I'm using VBScript in my logon script to map network drives.. I know that a group policy should applied to individual user accounts and computer accounts by linking (GPOs) to Active Directory containers (OUs). The thing that I do not know is how to apply group policy to an OU that has nothing but groups in it?
The proper way to add a GPO to a security group is:
Configure the group by adding the intended members on it (computer or user accounts)
Create your GPO and link it high enough so that it will apply on all intended objects
Remove "Authenticated users" from the Scope panel in GPMC and add the group that should apply it.
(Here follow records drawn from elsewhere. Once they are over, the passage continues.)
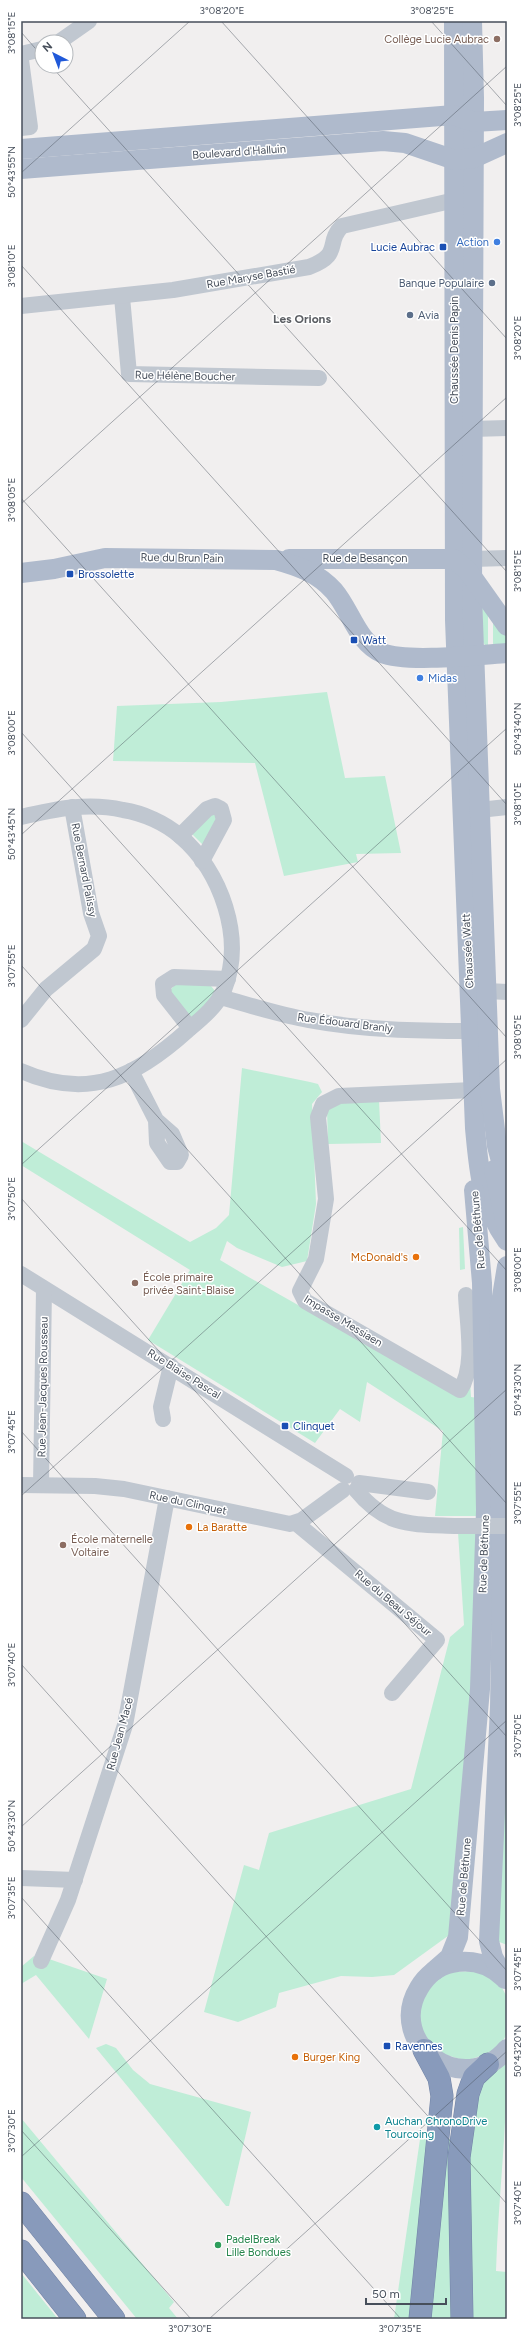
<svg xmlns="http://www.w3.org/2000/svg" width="528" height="2340" font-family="Figtree,sans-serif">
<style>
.green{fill:#bfedd7}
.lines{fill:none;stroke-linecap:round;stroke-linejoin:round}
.highway-casing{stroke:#7385a7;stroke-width:23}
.minor{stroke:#c0c7d0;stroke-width:16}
.major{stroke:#afbacc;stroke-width:20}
.highway{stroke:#889abb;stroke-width:22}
.minor-bridge{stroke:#c0c7d0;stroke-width:16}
.ticks{fill:none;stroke:#474f5b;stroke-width:1;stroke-opacity:0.45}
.education-dot{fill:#8d6e63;stroke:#fff;stroke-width:1.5}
.shop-dot{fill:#3f7fe0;stroke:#fff;stroke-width:1.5}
.transit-dot{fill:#1a4fb4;stroke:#fff;stroke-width:1.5}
.service-dot{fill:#5c6f8a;stroke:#fff;stroke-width:1.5}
.food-dot{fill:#e8710a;stroke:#fff;stroke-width:1.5}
.culture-dot{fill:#0f9aa8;stroke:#fff;stroke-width:1.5}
.leisure-dot{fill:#2e9e5b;stroke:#fff;stroke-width:1.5}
.labels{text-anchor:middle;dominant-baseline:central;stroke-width:3;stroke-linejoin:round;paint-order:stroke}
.education-label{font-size:11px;fill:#785e54;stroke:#fff;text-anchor:start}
.street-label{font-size:11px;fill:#474f5b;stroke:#fff}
.shop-label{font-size:11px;fill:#366cbe;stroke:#fff;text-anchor:end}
.transit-label{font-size:11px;fill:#164399;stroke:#fff;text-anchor:start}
.service-label{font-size:11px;fill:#4e5e75;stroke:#fff;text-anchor:end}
.food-label{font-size:11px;fill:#c56008;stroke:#fff;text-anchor:start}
.culture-label{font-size:11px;fill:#0d838f;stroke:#fff;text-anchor:start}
.leisure-label{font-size:11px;fill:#27864d;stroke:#fff;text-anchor:start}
.neighbourhood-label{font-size:12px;font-weight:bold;fill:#5b5e63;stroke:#fff}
.neatline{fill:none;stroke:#474f5b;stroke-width:1.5}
.ticks-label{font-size:10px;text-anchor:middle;fill:#474f5b}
</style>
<rect width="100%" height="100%" fill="#f1efef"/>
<g class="green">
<polygon points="482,604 488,605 488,645 485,645 483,642"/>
<polygon points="493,612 507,632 507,648 493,647"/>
<polygon points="327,692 345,778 385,776 401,853 356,854 358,862 284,876 255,763 113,761 117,706 221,702"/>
<polygon points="206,812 220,815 203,845 190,832"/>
<polygon points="177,983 211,986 215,991 215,995 192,1018 171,999 171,989"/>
<path d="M242,1068L310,1082L318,1084L322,1092L312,1104L316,1204L307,1261L282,1267L237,1248L227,1241L220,1260C298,1307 380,1349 460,1394L470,1381L471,1397L478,1398L479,1516H435L443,1431L367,1382L360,1422L340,1409L315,1443L148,1340L190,1270L21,1165V1141L190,1242L216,1228L229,1215Z"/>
<polygon points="379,1100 381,1143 328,1144 327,1110 340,1101"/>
<polygon points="463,1227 465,1269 460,1270 459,1228"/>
<polygon points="458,1532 479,1533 477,1619 452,1933 394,1975 372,1977 341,1976 279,1993 276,2007 238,2022 204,2012 244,1865 259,1870 269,1833 411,1789 450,1637 464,1625"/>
<polygon points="507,1611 507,1945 497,1941"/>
<polygon points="34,1956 43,1966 49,1959 107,1979 89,2039 36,1975 21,1984 21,1967"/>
<polygon points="479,1971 501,1986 507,1997 507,2033 504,2039 494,2051 466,2061 434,2051 418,2022 424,1992 446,1972"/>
<polygon points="106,2044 116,2048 133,2070 150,2084 251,2112 229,2206 226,2206 96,2048"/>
<path d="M507,2060C507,2130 498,2201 496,2271L507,2272V2319H394L420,2139H468L477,2087Z"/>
<polygon points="21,2118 174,2302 169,2308 178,2319 137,2319 21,2177"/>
<polygon points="21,2273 58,2319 21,2319"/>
</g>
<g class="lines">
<g class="highway-casing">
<g id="highway">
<polyline points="21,2203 114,2319"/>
<polyline points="21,2251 75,2319"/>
<polyline points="420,2319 442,2096 439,2078 424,2050"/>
<polyline points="462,2319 459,2157 468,2094 474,2077 488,2064"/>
</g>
</g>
<g class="minor">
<polyline points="59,42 89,21"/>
<polyline points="21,54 42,49"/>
<polyline points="21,60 30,127 21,128"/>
<polyline points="122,297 129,374 319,378"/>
<path d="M21,306L173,290L309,267C343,254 325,243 342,226L455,200"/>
<polyline points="472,429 507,428"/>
<polyline points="472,559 507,558"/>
<polyline points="479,810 507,807"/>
<path d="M21,817C55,809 88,802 123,810C143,813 165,823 180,836C221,871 245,938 224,990C217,1006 201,1019 188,1030C136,1077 89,1101 21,1071"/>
<polyline points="180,836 207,809 215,806 221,809 224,820 202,861"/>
<polyline points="487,991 507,992"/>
<path d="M220,997C250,1005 279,1015 309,1020C363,1030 417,1031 471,1031"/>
<polyline points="21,1020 46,989 94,949 99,936 91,913 72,807"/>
<polyline points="190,1028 164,995 163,984 174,977 228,979"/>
<polyline points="131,1071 156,1120 157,1143 170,1162 177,1162 181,1155 172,1134 156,1120"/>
<polyline points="21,1274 346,1476"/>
<path d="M466,1295C467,1323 476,1366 460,1390L305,1301L300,1291L316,1259L326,1199L318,1117L323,1104L339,1096L473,1090"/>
<polyline points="163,1419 161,1407 171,1366"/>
<polyline points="359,1483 428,1492"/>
<polyline points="21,1485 95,1486 124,1489 290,1524 302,1520 343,1490"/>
<polyline points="41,1485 44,1289"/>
<path d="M356,1490C387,1528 413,1524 457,1526"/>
<polyline points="296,1523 437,1640 392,1693"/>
<polyline points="21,1878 75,1880"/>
<polyline points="41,1961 68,1900 125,1725 167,1498"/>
</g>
<g class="major">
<path d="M454,21L455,620L475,1128C479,1172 481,1204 507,1241"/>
<polyline points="472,21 474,98 472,594 490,1089 497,1146 507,1184"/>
<polyline points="21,149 454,115 474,122 507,120"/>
<polyline points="21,169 383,141 405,143 455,160 474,158 507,143"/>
<polyline points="289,559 454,559 468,571 507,626"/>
<path d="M21,573L54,569L105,558L276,560C298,566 318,573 334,591C351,611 357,642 382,653C406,663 478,655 507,653"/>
<polyline points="494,1170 507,1228"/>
<polyline points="434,1971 450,1957 458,1937 480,1689 486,1510 482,1283 474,1190"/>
<path d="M503,1977C489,1964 471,1959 452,1963C438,1966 426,1976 419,1988C385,2044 464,2100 507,2049"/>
<polyline points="505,1979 493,1957 489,1941 500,1707 502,1593 499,1350 500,1309 507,1266"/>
</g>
<use href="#highway" class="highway"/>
<polyline class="minor-bridge" points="457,1526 507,1526"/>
</g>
<path class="ticks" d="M221,21L507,339M431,21L507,106M21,32L42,56M51,66L507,572M21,173L190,21M21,265L507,805M21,498L507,1038M21,504L507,66M21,732L507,1271M21,835L507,397M21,965L507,1504M21,1165L507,728M21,1198L507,1737M21,1431L507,1971M21,1496L507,1059M21,1664L507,2204M21,1827L507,1389M21,1897L401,2319M21,2130L191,2319M21,2157L507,1720M209,2319L507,2051"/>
<g class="education-dot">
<circle cx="497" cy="39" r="4"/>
<circle cx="135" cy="1283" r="4"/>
<circle cx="63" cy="1545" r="4"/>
</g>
<g class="shop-dot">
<circle cx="497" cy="242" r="4"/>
<circle cx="420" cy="678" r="4"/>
</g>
<g class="transit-dot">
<rect x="439" y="243" width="8" height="8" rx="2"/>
<rect x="66" y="570" width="8" height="8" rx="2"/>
<rect x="350" y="636" width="8" height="8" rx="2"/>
<rect x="281" y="1422" width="8" height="8" rx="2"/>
<rect x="383" y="2042" width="8" height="8" rx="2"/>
</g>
<g class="service-dot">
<circle cx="492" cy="283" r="4"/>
<circle cx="410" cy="315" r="4"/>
</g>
<g class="food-dot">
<circle cx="416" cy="1257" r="4"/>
<circle cx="189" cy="1527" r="4"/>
<circle cx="295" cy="2057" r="4"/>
</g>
<circle class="culture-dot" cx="377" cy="2127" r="4"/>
<circle class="leisure-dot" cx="218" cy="2245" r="4"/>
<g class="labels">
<g class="education-label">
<text x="489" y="39" text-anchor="end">Collège Lucie Aubrac</text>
<text x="143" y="1277">École primaire<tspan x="143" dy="13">privée Saint-Blaise</tspan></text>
<text x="71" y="1539">École maternelle<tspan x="71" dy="13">Voltaire</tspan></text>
</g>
<g class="street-label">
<text transform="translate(239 152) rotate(-4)">Boulevard d'Halluin</text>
<text transform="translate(251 277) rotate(-10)">Rue Maryse Bastié</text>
<text transform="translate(454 350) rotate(-90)">Chaussée Denis Papin</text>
<text transform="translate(185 376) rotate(1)">Rue Hélène Boucher</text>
<text transform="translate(182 558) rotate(1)">Rue du Brun Pain</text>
<text x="365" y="558">Rue de Besançon</text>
<text transform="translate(84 870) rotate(79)">Rue Bernard Palissy</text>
<text transform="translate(468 951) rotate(-93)">Chaussée Watt</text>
<text transform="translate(345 1023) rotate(7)">Rue Édouard Branly</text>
<text transform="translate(478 1230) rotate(-95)">Rue de Béthune</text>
<text transform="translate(343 1321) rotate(31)">Impasse Messiaen</text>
<text transform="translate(184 1374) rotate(32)">Rue Blaise Pascal</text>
<text transform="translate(43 1387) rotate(-89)">Rue Jean-Jacques Rousseau</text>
<text transform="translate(188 1503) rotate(12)">Rue du Clinquet</text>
<text transform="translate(484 1554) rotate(-88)">Rue de Béthune</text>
<text transform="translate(393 1603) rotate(40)">Rue du Beau Séjour</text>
<text transform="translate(120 1734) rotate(-75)">Rue Jean Macé</text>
<text transform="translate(464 1877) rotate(-85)">Rue de Béthune</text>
</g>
<g class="shop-label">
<text x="489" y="242">Action</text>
<text x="428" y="678" text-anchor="start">Midas</text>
</g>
<g class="transit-label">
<text x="435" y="247" text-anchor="end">Lucie Aubrac</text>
<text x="78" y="574">Brossolette</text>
<text x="362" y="640">Watt</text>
<text x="293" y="1426">Clinquet</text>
<text x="395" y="2046">Ravennes</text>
</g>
<g class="service-label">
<text x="484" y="283">Banque Populaire</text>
<text x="418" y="315" text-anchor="start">Avia</text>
</g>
<g class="food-label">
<text x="408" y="1257" text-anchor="end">McDonald's</text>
<text x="197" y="1527">La Baratte</text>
<text x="303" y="2057">Burger King</text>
</g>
<g class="culture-label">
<text x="385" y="2121">Auchan ChronoDrive<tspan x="385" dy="13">Tourcoing</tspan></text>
</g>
<g class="leisure-label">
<text x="226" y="2239">PadelBreak<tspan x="226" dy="13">Lille Bondues</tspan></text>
</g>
<g class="neighbourhood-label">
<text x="302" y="319">Les Orions</text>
</g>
</g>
<rect width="528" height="2340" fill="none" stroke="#ffffff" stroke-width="44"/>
<g transform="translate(54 54) rotate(318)"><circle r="19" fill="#ffffff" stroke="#b5b9bd"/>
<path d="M0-3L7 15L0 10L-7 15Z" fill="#2059d9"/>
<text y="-6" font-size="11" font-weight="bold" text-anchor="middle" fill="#474f5b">N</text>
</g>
<path d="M366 2298v6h80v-6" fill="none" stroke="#474f5b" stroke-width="2"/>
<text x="372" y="2298" font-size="12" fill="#474f5b" stroke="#ffffff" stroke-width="3" paint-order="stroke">50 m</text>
<rect x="22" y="22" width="484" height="2296" class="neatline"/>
<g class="ticks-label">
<text x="222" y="14">3°08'20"E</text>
<text x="432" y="14">3°08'25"E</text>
<text transform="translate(11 33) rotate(-90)" y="4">3°08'15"E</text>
<text transform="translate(517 105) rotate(-90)" y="4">3°08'25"E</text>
<text transform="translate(11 172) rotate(-90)" y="4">50°43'55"N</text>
<text transform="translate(11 266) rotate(-90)" y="4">3°08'10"E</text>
<text transform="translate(517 338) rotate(-90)" y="4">3°08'20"E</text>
<text transform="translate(11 500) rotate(-90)" y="4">3°08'05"E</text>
<text transform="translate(517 571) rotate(-90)" y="4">3°08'15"E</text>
<text transform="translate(517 729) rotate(-90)" y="4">50°43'40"N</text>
<text transform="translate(11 733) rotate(-90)" y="4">3°08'00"E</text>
<text transform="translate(517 804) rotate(-90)" y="4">3°08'10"E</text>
<text transform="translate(11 834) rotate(-90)" y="4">50°43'45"N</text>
<text transform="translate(11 966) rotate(-90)" y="4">3°07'55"E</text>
<text transform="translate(517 1037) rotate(-90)" y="4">3°08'05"E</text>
<text transform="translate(11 1199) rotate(-90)" y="4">3°07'50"E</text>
<text transform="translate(517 1270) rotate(-90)" y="4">3°08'00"E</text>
<text transform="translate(517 1390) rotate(-90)" y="4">50°43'30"N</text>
<text transform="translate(11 1432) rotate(-90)" y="4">3°07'45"E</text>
<text transform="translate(517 1503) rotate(-90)" y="4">3°07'55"E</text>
<text transform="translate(11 1665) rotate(-90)" y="4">3°07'40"E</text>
<text transform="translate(517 1736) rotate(-90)" y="4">3°07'50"E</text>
<text transform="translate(11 1826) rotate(-90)" y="4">50°43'30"N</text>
<text transform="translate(11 1898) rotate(-90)" y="4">3°07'35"E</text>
<text transform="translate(517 1969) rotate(-90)" y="4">3°07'45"E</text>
<text transform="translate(517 2051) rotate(-90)" y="4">50°43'20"N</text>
<text transform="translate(11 2131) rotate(-90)" y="4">3°07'30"E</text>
<text transform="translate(517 2203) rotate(-90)" y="4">3°07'40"E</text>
<text x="190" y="2332">3°07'30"E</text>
<text x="400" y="2332">3°07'35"E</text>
</g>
</svg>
You don't have to use the advanced security section to do this, and it is less dangerous like this (no chance to lock yourself out).
If you link the GPO on the top of the domain, ensure you set the filtering before you edit the GPO so it does not get applied everywhere.
If it's a computer policy, computers need to be rebooted once they are added to the group, else when the GPO refreshes the computer isn't authenticated in the new group yet and the GPO won't get applied.
You cannot apply GPOs to groups - like you said, you apply them to computer and user objects.
Both your computer and user objects are going to be somewhere in your Active Directory structure, so you should just apply the GPOs directly to the OUs where the objects live.
If all your user and computer objects are just in their default containers, it might be a good opportunity to add a bit of structure to your Active Directory with additional OUs.
If you want to do some sort of restriction on GPOs depending on what security groups a user/computer is a member of, you can edit the security properties of each GPO and add an appropriate group (i.e Can change screensaver) and set the Read permission to Deny.